We who call ourselves humanist or agnostic or atheist don’t have the available remedy of luxuriating in the pat explanations of ancient texts or the bumptious pronouncements of holy men. To a greater degree than those who get answers from priests, preachers, imams, or rabbis, we nonbelievers must invest more of ourselves in the great wrestling with our nature, and surely, our fate as mortal beings. How many times have all of us been asked by people of faith how it is that our lives can have meaning in the absence of a belief in a god and an afterlife? Unlike the blindly faithful, we refuse to find our meaning in the worship of death and in the chimera of an eternal life.

Appleman sums it up with grace and directness as only a poet can:

Once definitely done with our adolescent longing for the Absolute, we would find this world valuable after all, and poignantly valuable precisely because it is not eternal.
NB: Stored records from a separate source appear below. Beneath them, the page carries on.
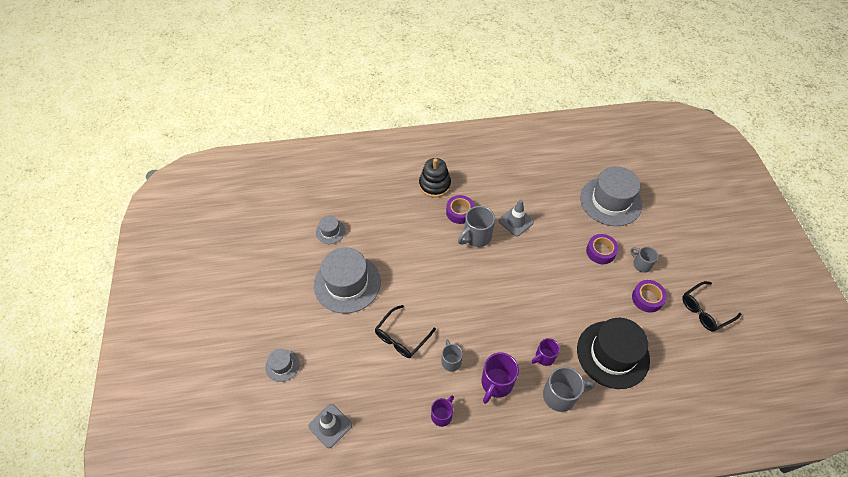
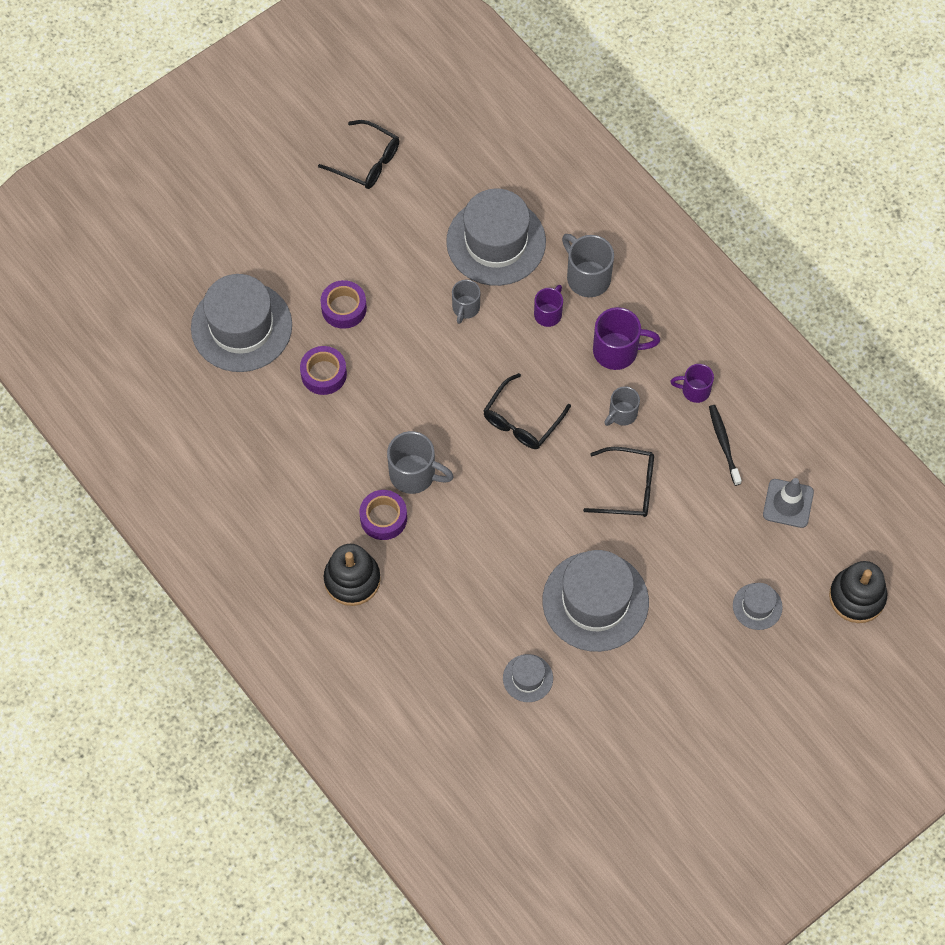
camera: 120 degrees left, 10 degrees up
grey traffic cone [499,199,534,236] -> none
purple mug [532,338,560,366] -> purple mug turned 90 degrees counterclockwise [534,285,563,327]
black hat [577,318,650,389] -> grey hat [446,189,546,286]
grey mug [630,247,658,273] -> grey mug moved to [452,280,480,324]
purple tape [632,280,667,313] -> purple tape moved to [300,346,347,395]
none -> black glasses [483,373,571,449]
none -> black toothbrush [709,405,742,486]
none -> black stacking toy [829,561,888,623]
Doomed to extinction, our loves, our work, our friendships, our tastes are all painfully precious. We look about us, on the streets and in the subways, and discover that we are beautiful because we are mortal, priceless because we are so rare in the universe and so fleeting. Whatever we are, whatever we make of ourselves: that is all we will ever have—and that, in its profound simplicity, is the meaning of life.

The Labyrinth is perhaps the book we have been waiting for, the one Philip Appleman has been waiting a lifetime to write. It is a comfort. Let it also be a companion.